>> BEGIN
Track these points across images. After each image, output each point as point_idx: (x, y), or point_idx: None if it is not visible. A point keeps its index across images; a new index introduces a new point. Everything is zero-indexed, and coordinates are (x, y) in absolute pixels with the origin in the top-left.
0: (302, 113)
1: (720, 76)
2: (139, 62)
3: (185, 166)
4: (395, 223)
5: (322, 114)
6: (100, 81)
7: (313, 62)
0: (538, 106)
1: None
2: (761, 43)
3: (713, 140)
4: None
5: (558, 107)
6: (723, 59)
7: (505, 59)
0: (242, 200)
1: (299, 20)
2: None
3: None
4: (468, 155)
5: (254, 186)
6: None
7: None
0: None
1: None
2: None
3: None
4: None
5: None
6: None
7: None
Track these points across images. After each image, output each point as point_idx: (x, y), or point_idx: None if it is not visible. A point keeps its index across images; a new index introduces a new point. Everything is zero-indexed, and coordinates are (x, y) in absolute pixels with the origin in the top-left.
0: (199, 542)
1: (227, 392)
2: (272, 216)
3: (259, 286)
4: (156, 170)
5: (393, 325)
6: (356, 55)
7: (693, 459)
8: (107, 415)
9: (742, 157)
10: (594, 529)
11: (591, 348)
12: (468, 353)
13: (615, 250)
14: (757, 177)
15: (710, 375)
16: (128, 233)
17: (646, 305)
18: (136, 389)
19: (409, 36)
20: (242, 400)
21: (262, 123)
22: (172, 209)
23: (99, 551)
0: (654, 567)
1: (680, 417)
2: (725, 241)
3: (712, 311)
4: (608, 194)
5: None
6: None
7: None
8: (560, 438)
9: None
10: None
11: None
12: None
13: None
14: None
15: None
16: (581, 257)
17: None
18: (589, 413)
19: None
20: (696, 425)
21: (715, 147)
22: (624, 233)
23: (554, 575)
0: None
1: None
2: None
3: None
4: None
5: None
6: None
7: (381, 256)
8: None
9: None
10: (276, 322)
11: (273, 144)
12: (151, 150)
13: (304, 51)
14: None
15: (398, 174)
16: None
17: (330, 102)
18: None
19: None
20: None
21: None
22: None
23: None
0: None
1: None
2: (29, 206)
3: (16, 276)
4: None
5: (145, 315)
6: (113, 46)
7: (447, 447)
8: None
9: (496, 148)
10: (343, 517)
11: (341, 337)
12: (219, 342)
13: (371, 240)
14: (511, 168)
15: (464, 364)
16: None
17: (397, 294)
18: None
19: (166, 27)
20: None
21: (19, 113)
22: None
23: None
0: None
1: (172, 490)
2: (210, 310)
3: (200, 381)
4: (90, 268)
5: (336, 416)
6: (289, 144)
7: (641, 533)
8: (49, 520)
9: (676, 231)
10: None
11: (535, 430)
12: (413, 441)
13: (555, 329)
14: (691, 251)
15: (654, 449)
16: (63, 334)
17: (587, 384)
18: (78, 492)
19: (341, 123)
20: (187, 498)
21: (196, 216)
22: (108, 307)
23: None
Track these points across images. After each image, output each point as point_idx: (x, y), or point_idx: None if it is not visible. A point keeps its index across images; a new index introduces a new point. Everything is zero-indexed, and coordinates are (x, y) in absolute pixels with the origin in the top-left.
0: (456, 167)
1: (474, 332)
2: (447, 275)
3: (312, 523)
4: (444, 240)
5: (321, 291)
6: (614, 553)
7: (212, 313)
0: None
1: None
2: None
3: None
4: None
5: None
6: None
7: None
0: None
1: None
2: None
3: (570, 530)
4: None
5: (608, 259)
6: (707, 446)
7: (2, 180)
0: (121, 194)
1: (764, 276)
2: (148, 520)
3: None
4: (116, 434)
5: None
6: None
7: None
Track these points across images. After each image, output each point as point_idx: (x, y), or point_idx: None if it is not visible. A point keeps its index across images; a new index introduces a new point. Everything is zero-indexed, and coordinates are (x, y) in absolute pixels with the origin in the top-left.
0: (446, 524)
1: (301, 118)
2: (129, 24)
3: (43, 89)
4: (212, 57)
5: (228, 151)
>> END
> _Work to complete_
Reproduce the listing above in full, swapping every "top-left" for "upper-left" and keeping the rest unchanged.

> _The response_
Track these points across images. After each image, output each point as point_idx: (x, y), or point_idx: None if it is not visible. A point keeps its index across images; a new index introduces a new point. Everything is zero-indexed, and coordinates are (x, y) in absolute pixels with the origin in the upper-left.
0: (302, 113)
1: (720, 76)
2: (139, 62)
3: (185, 166)
4: (395, 223)
5: (322, 114)
6: (100, 81)
7: (313, 62)
0: (538, 106)
1: None
2: (761, 43)
3: (713, 140)
4: None
5: (558, 107)
6: (723, 59)
7: (505, 59)
0: (242, 200)
1: (299, 20)
2: None
3: None
4: (468, 155)
5: (254, 186)
6: None
7: None
0: None
1: None
2: None
3: None
4: None
5: None
6: None
7: None
Track these points across images. After each image, output each point as point_idx: (x, y), or point_idx: None if it is not visible. A point keeps its index across images; a new index introduces a new point. Everything is zero-indexed, and coordinates are (x, y) in absolute pixels with the origin in the upper-left.
0: (199, 542)
1: (227, 392)
2: (272, 216)
3: (259, 286)
4: (156, 170)
5: (393, 325)
6: (356, 55)
7: (693, 459)
8: (107, 415)
9: (742, 157)
10: (594, 529)
11: (591, 348)
12: (468, 353)
13: (615, 250)
14: (757, 177)
15: (710, 375)
16: (128, 233)
17: (646, 305)
18: (136, 389)
19: (409, 36)
20: (242, 400)
21: (262, 123)
22: (172, 209)
23: (99, 551)
0: (654, 567)
1: (680, 417)
2: (725, 241)
3: (712, 311)
4: (608, 194)
5: None
6: None
7: None
8: (560, 438)
9: None
10: None
11: None
12: None
13: None
14: None
15: None
16: (581, 257)
17: None
18: (589, 413)
19: None
20: (696, 425)
21: (715, 147)
22: (624, 233)
23: (554, 575)
0: None
1: None
2: None
3: None
4: None
5: None
6: None
7: (381, 256)
8: None
9: None
10: (276, 322)
11: (273, 144)
12: (151, 150)
13: (304, 51)
14: None
15: (398, 174)
16: None
17: (330, 102)
18: None
19: None
20: None
21: None
22: None
23: None
0: None
1: None
2: (29, 206)
3: (16, 276)
4: None
5: (145, 315)
6: (113, 46)
7: (447, 447)
8: None
9: (496, 148)
10: (343, 517)
11: (341, 337)
12: (219, 342)
13: (371, 240)
14: (511, 168)
15: (464, 364)
16: None
17: (397, 294)
18: None
19: (166, 27)
20: None
21: (19, 113)
22: None
23: None
0: None
1: (172, 490)
2: (210, 310)
3: (200, 381)
4: (90, 268)
5: (336, 416)
6: (289, 144)
7: (641, 533)
8: (49, 520)
9: (676, 231)
10: None
11: (535, 430)
12: (413, 441)
13: (555, 329)
14: (691, 251)
15: (654, 449)
16: (63, 334)
17: (587, 384)
18: (78, 492)
19: (341, 123)
20: (187, 498)
21: (196, 216)
22: (108, 307)
23: None
Track these points across images. After each image, output each point as point_idx: (x, y), or point_idx: None if it is not visible. A point keeps its index across images; a new index introduces a new point. Everything is zero-indexed, and coordinates are (x, y) in absolute pixels with the origin in the upper-left.
0: (456, 167)
1: (474, 332)
2: (447, 275)
3: (312, 523)
4: (444, 240)
5: (321, 291)
6: (614, 553)
7: (212, 313)
0: None
1: None
2: None
3: None
4: None
5: None
6: None
7: None
0: None
1: None
2: None
3: (570, 530)
4: None
5: (608, 259)
6: (707, 446)
7: (2, 180)
0: (121, 194)
1: (764, 276)
2: (148, 520)
3: None
4: (116, 434)
5: None
6: None
7: None
Track these points across images. After each image, output each point as point_idx: (x, y), or point_idx: None if it is not visible. A point keeps its index across images; a new index introduces a new point. Everything is zero-indexed, and coordinates are (x, y) in absolute pixels with the origin in the upper-left.
0: (446, 524)
1: (301, 118)
2: (129, 24)
3: (43, 89)
4: (212, 57)
5: (228, 151)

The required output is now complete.